The shelf life of drugs: when should they be pensioned off?

Do drugs really lose their potency and if they do are they really a danger to us? The recent decision by the FDA to extend the shelf life of EpiPenbeyond what is on the label has challenged conventional thinking about the long-term safety of stored drugs – and it’s about time.

Unfortunately, there is very little evidence about the shelf life of many drugs. The recent stockpiling of vaccines in the UK in anticipation of post Brexit shortages is also a cause for concern.

US legislation which is determined by the FDA, seems to contradict its own evidence about extended shelf life of drugs.

Half century ago, kidney damage was reported from an out-of-date antibiotic, tetracycline.  That drug is no longer on the market but it still preoccupies our thinking. Many respectable sources recommend safely disposing of drugs that are out of date. However, it is difficult to find any scientific evidence to back up that assertion beyond traditionally accepted wisdom. For example, drugs in liquid forms (e.g. solutions and suspensions) are not as stable as those in the solid forms (e.g. tablets and capsules). Improper storage of a medication (e.g. exposure of a medicine to oxygen, light, heat, and/or humidity) may result in losing its full potency and/or safety before the printed expiration time on that product.

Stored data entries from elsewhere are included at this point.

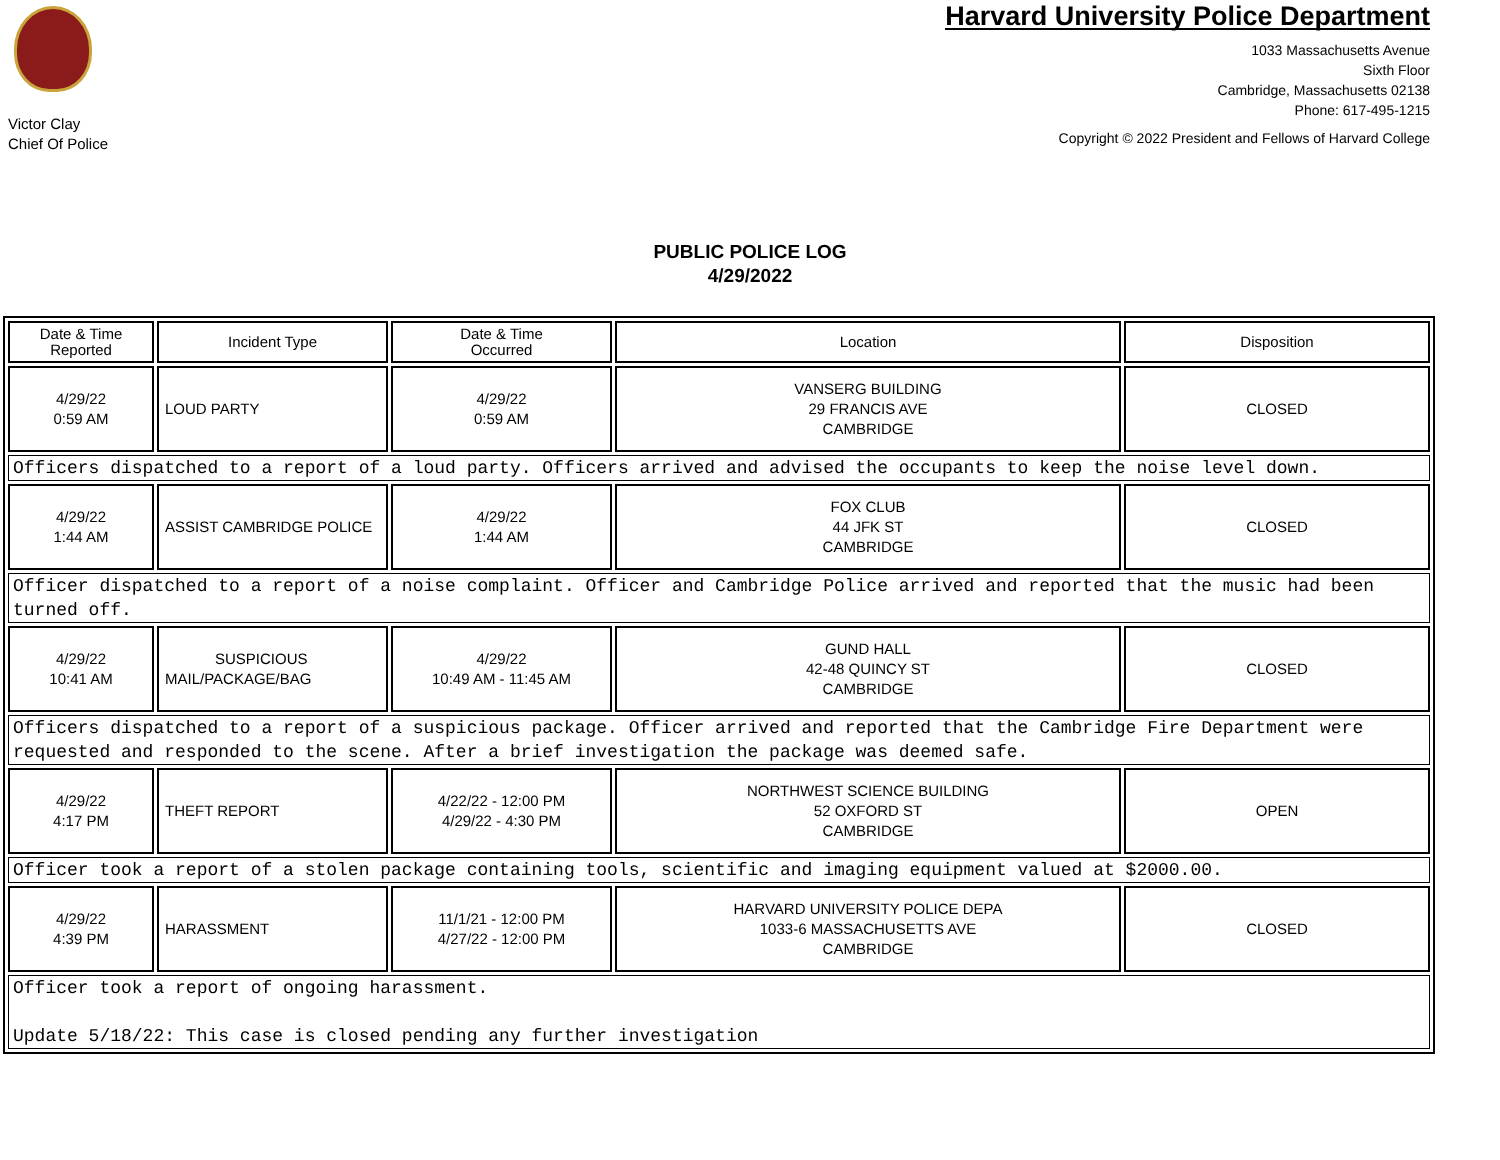Victor Clay
Chief Of Police
Harvard University Police Department
1033 Massachusetts Avenue
Sixth Floor
Cambridge, Massachusetts 02138
Phone: 617-495-1215
Copyright © 2022 President and Fellows of Harvard College
PUBLIC POLICE LOG
4/29/2022
| Date & Time Reported | Incident Type | Date & Time Occurred | Location | Disposition |
| --- | --- | --- | --- | --- |
| 4/29/22 0:59 AM | LOUD PARTY | 4/29/22 0:59 AM | VANSERG BUILDING 29 FRANCIS AVE CAMBRIDGE | CLOSED |
| Officers dispatched to a report of a loud party. Officers arrived and advised the occupants to keep the noise level down. | | | | |
| 4/29/22 1:44 AM | ASSIST CAMBRIDGE POLICE | 4/29/22 1:44 AM | FOX CLUB 44 JFK ST CAMBRIDGE | CLOSED |
| Officer dispatched to a report of a noise complaint. Officer and Cambridge Police arrived and reported that the music had been turned off. | | | | |
| 4/29/22 10:41 AM | SUSPICIOUS MAIL/PACKAGE/BAG | 4/29/22 10:49 AM - 11:45 AM | GUND HALL 42-48 QUINCY ST CAMBRIDGE | CLOSED |
| Officers dispatched to a report of a suspicious package. Officer arrived and reported that the Cambridge Fire Department were requested and responded to the scene. After a brief investigation the package was deemed safe. | | | | |
| 4/29/22 4:17 PM | THEFT REPORT | 4/22/22 - 12:00 PM 4/29/22 - 4:30 PM | NORTHWEST SCIENCE BUILDING 52 OXFORD ST CAMBRIDGE | OPEN |
| Officer took a report of a stolen package containing tools, scientific and imaging equipment valued at $2000.00. | | | | |
| 4/29/22 4:39 PM | HARASSMENT | 11/1/21 - 12:00 PM 4/27/22 - 12:00 PM | HARVARD UNIVERSITY POLICE DEPA 1033-6 MASSACHUSETTS AVE CAMBRIDGE | CLOSED |
| Officer took a report of ongoing harassment. Update 5/18/22: This case is closed pending any further investigation | | | | |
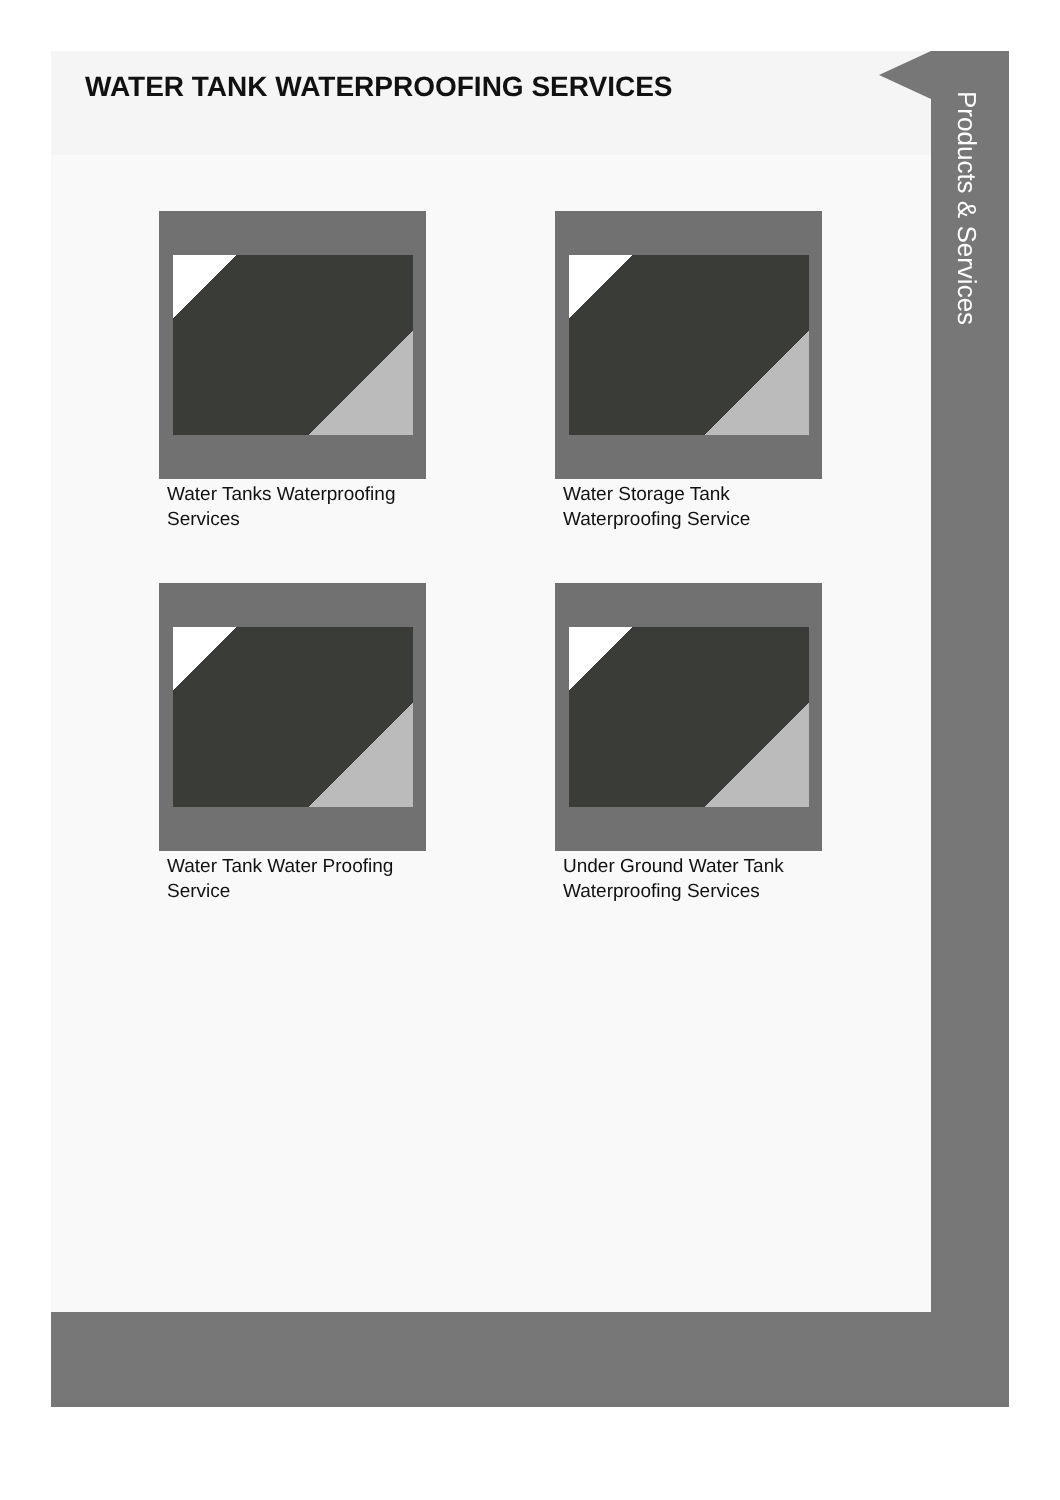WATER TANK WATERPROOFING SERVICES
Water Tanks Waterproofing Services
Water Storage Tank Waterproofing Service
Water Tank Water Proofing Service
Under Ground Water Tank Waterproofing Services
Products & Services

Now the US military and the FDA suggest otherwise. They both maintain large stockpiles of drugs and are able to test long term efficacy and safety. The US military tested more than 100 drugs of their stockpiled drugs and found that 90% of them, both prescription and over-the-counter, were perfectly good to use even 15 years after the expiration date.

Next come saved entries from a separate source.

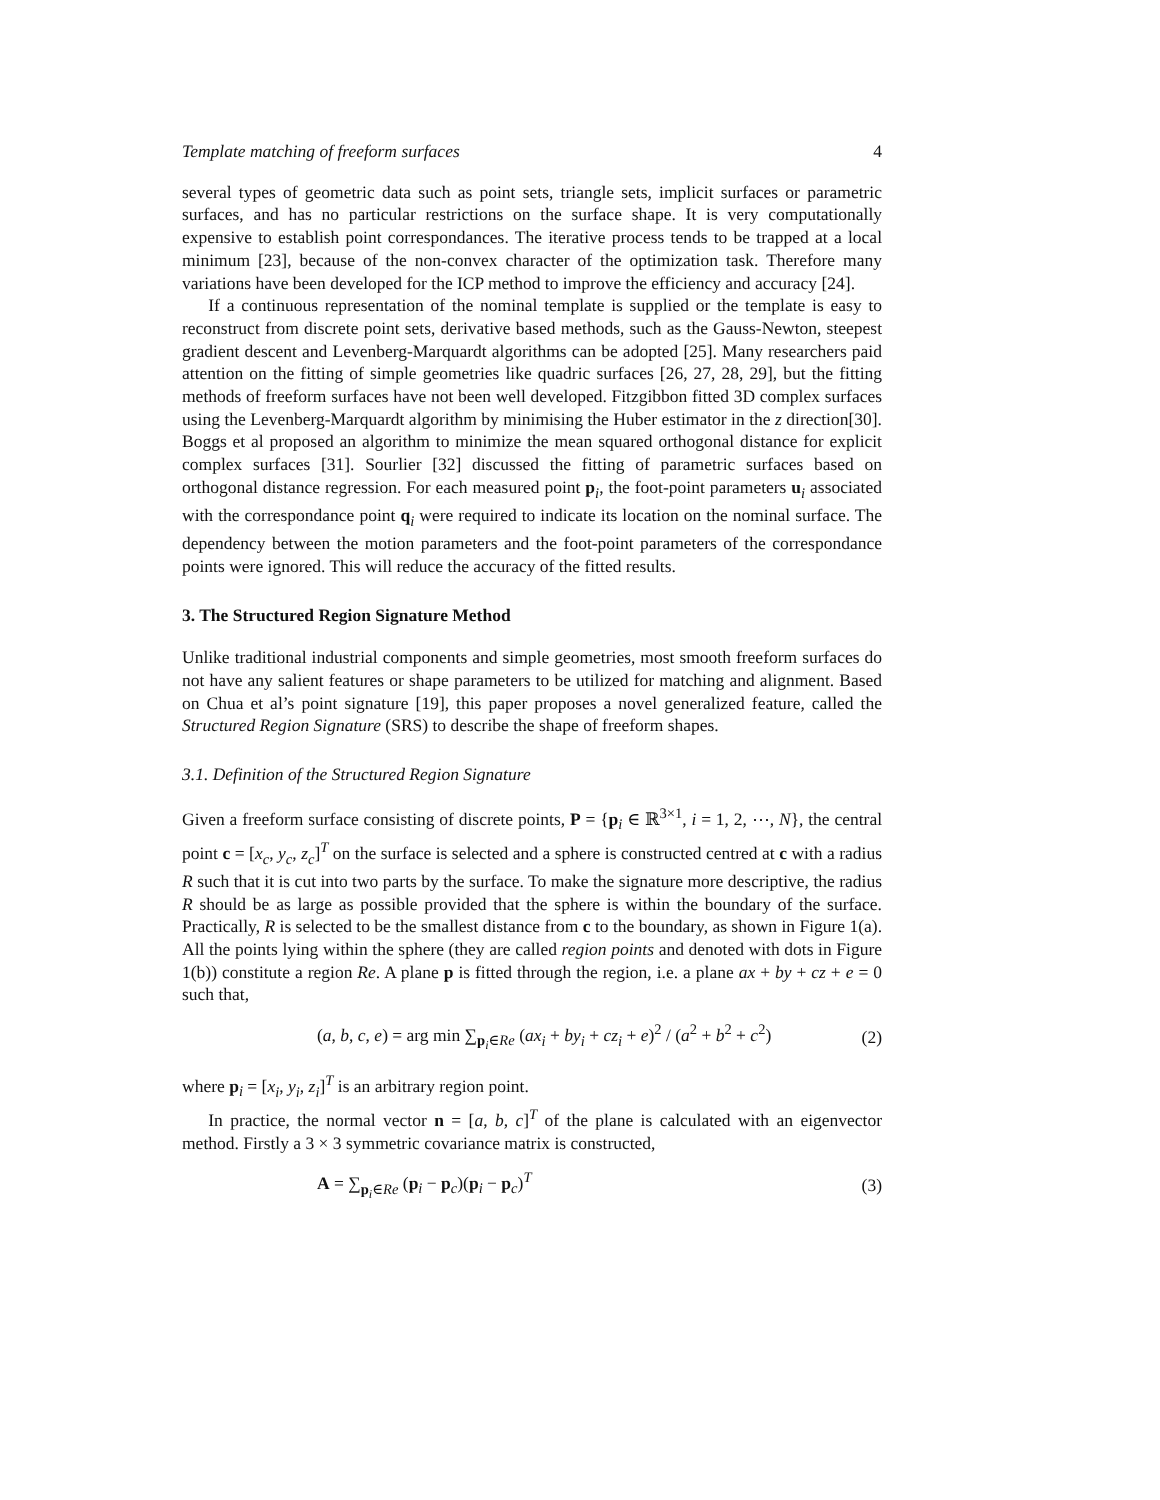Template matching of freeform surfaces 4
several types of geometric data such as point sets, triangle sets, implicit surfaces or parametric surfaces, and has no particular restrictions on the surface shape. It is very computationally expensive to establish point correspondances. The iterative process tends to be trapped at a local minimum [23], because of the non-convex character of the optimization task. Therefore many variations have been developed for the ICP method to improve the efficiency and accuracy [24].
If a continuous representation of the nominal template is supplied or the template is easy to reconstruct from discrete point sets, derivative based methods, such as the Gauss-Newton, steepest gradient descent and Levenberg-Marquardt algorithms can be adopted [25]. Many researchers paid attention on the fitting of simple geometries like quadric surfaces [26, 27, 28, 29], but the fitting methods of freeform surfaces have not been well developed. Fitzgibbon fitted 3D complex surfaces using the Levenberg-Marquardt algorithm by minimising the Huber estimator in the z direction[30]. Boggs et al proposed an algorithm to minimize the mean squared orthogonal distance for explicit complex surfaces [31]. Sourlier [32] discussed the fitting of parametric surfaces based on orthogonal distance regression. For each measured point p<sub>i</sub>, the foot-point parameters u<sub>i</sub> associated with the correspondance point q<sub>i</sub> were required to indicate its location on the nominal surface. The dependency between the motion parameters and the foot-point parameters of the correspondance points were ignored. This will reduce the accuracy of the fitted results.
3. The Structured Region Signature Method
Unlike traditional industrial components and simple geometries, most smooth freeform surfaces do not have any salient features or shape parameters to be utilized for matching and alignment. Based on Chua et al’s point signature [19], this paper proposes a novel generalized feature, called the Structured Region Signature (SRS) to describe the shape of freeform shapes.
3.1. Definition of the Structured Region Signature
Given a freeform surface consisting of discrete points, P = {p<sub>i</sub> ∈ ℝ<sup>3×1</sup>, i = 1, 2, ⋯, N}, the central point c = [x<sub>c</sub>, y<sub>c</sub>, z<sub>c</sub>]<sup>T</sup> on the surface is selected and a sphere is constructed centred at c with a radius R such that it is cut into two parts by the surface. To make the signature more descriptive, the radius R should be as large as possible provided that the sphere is within the boundary of the surface. Practically, R is selected to be the smallest distance from c to the boundary, as shown in Figure 1(a). All the points lying within the sphere (they are called region points and denoted with dots in Figure 1(b)) constitute a region Re. A plane p is fitted through the region, i.e. a plane ax + by + cz + e = 0 such that,
(a, b, c, e) = arg min ∑<sub>p<sub>i</sub>∈Re</sub> (ax<sub>i</sub> + by<sub>i</sub> + cz<sub>i</sub> + e)<sup>2</sup> / (a<sup>2</sup> + b<sup>2</sup> + c<sup>2</sup>) (2)
where p<sub>i</sub> = [x<sub>i</sub>, y<sub>i</sub>, z<sub>i</sub>]<sup>T</sup> is an arbitrary region point.
In practice, the normal vector n = [a, b, c]<sup>T</sup> of the plane is calculated with an eigenvector method. Firstly a 3 × 3 symmetric covariance matrix is constructed,
A = ∑<sub>p<sub>i</sub>∈Re</sub> (p<sub>i</sub> − p<sub>c</sub>)(p<sub>i</sub> − p<sub>c</sub>)<sup>T</sup> (3)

The FDA also stockpiles drugs and tests their long-term efficacy. The Shelf Life Extension Program (SLEP), run by the FDA was developed essentially for global emergencies such as natural disasters and waring regions. It is a stockpile of more than $7 billion worth of medicines and medical supplies mainly consisting of antibiotics, chemical antidotes, antitoxins, vaccines, and antiviral drugs. There are no biological agents such as are used mainly in oncology. From the over 300 stockpiled drugs the FDA tested, 88% of them remained stable for an average of 66 months past their original expiration date, as long as they were stored in appropriate conditions in their original sealed container.

lt’s difficult to know what to make of these data when, US legislation which is determined by the FDA, seems to contradict its own evidence. The US law requires drug manufacturers to label their products with expiration dates beyond which full potency and safety cannot be guaranteed.

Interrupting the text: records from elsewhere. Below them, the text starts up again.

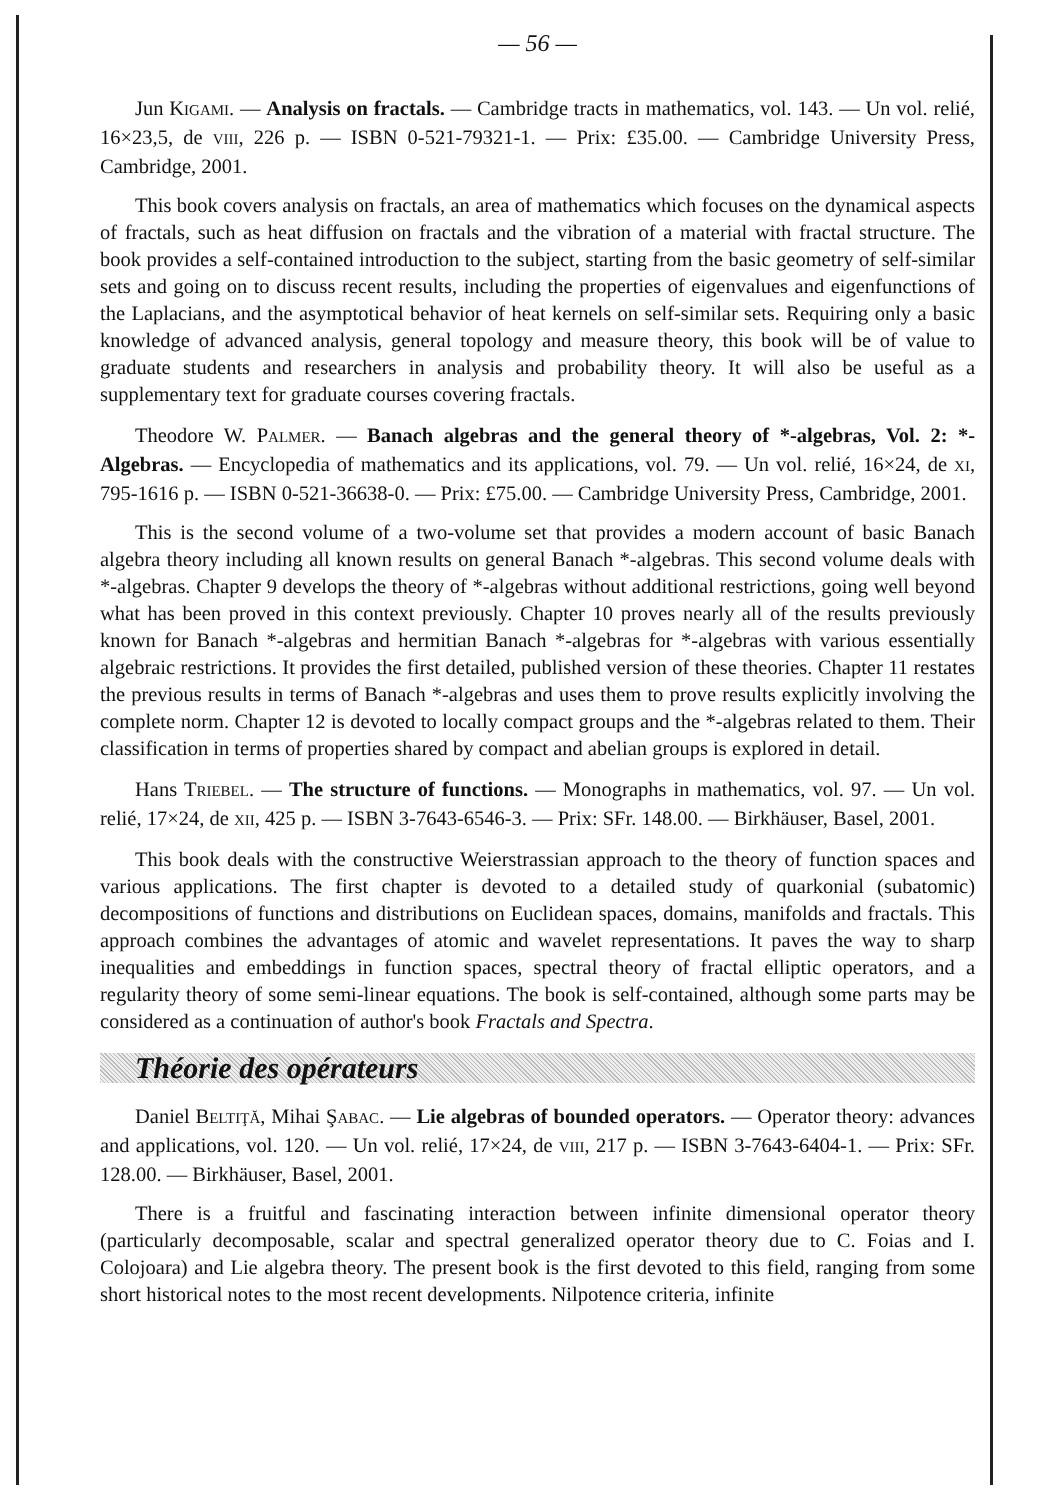— 56 —
Jun KIGAMI. — Analysis on fractals. — Cambridge tracts in mathematics, vol. 143. — Un vol. relié, 16×23,5, de VIII, 226 p. — ISBN 0-521-79321-1. — Prix: £35.00. — Cambridge University Press, Cambridge, 2001.
This book covers analysis on fractals, an area of mathematics which focuses on the dynamical aspects of fractals, such as heat diffusion on fractals and the vibration of a material with fractal structure. The book provides a self-contained introduction to the subject, starting from the basic geometry of self-similar sets and going on to discuss recent results, including the properties of eigenvalues and eigenfunctions of the Laplacians, and the asymptotical behavior of heat kernels on self-similar sets. Requiring only a basic knowledge of advanced analysis, general topology and measure theory, this book will be of value to graduate students and researchers in analysis and probability theory. It will also be useful as a supplementary text for graduate courses covering fractals.
Theodore W. PALMER. — Banach algebras and the general theory of *-algebras, Vol. 2: *-Algebras. — Encyclopedia of mathematics and its applications, vol. 79. — Un vol. relié, 16×24, de XI, 795-1616 p. — ISBN 0-521-36638-0. — Prix: £75.00. — Cambridge University Press, Cambridge, 2001.
This is the second volume of a two-volume set that provides a modern account of basic Banach algebra theory including all known results on general Banach *-algebras. This second volume deals with *-algebras. Chapter 9 develops the theory of *-algebras without additional restrictions, going well beyond what has been proved in this context previously. Chapter 10 proves nearly all of the results previously known for Banach *-algebras and hermitian Banach *-algebras for *-algebras with various essentially algebraic restrictions. It provides the first detailed, published version of these theories. Chapter 11 restates the previous results in terms of Banach *-algebras and uses them to prove results explicitly involving the complete norm. Chapter 12 is devoted to locally compact groups and the *-algebras related to them. Their classification in terms of properties shared by compact and abelian groups is explored in detail.
Hans TRIEBEL. — The structure of functions. — Monographs in mathematics, vol. 97. — Un vol. relié, 17×24, de XII, 425 p. — ISBN 3-7643-6546-3. — Prix: SFr. 148.00. — Birkhäuser, Basel, 2001.
This book deals with the constructive Weierstrassian approach to the theory of function spaces and various applications. The first chapter is devoted to a detailed study of quarkonial (subatomic) decompositions of functions and distributions on Euclidean spaces, domains, manifolds and fractals. This approach combines the advantages of atomic and wavelet representations. It paves the way to sharp inequalities and embeddings in function spaces, spectral theory of fractal elliptic operators, and a regularity theory of some semi-linear equations. The book is self-contained, although some parts may be considered as a continuation of author's book Fractals and Spectra.
Théorie des opérateurs
Daniel BELTIŢĂ, Mihai ŞABAC. — Lie algebras of bounded operators. — Operator theory: advances and applications, vol. 120. — Un vol. relié, 17×24, de VIII, 217 p. — ISBN 3-7643-6404-1. — Prix: SFr. 128.00. — Birkhäuser, Basel, 2001.
There is a fruitful and fascinating interaction between infinite dimensional operator theory (particularly decomposable, scalar and spectral generalized operator theory due to C. Foias and I. Colojoara) and Lie algebra theory. The present book is the first devoted to this field, ranging from some short historical notes to the most recent developments. Nilpotence criteria, infinite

Of course, not all drugs are stockpiled in the safe conditions of the FDA and legislation must mitigate for circumstances beyond its control such as improper storage of a medication (e.g. exposure of a medicine to oxygen, light, heat, and/or humidity) which may result in losing its full potency and/or safety before the printed expiration time on that product.

With rising pharmaceutical costs, it is even more important ensure that drugs are used in the most effective way – to their maximum efficacy. Everyday drugs, which are not stockpiled, should undergo the same long-term efficacy testing.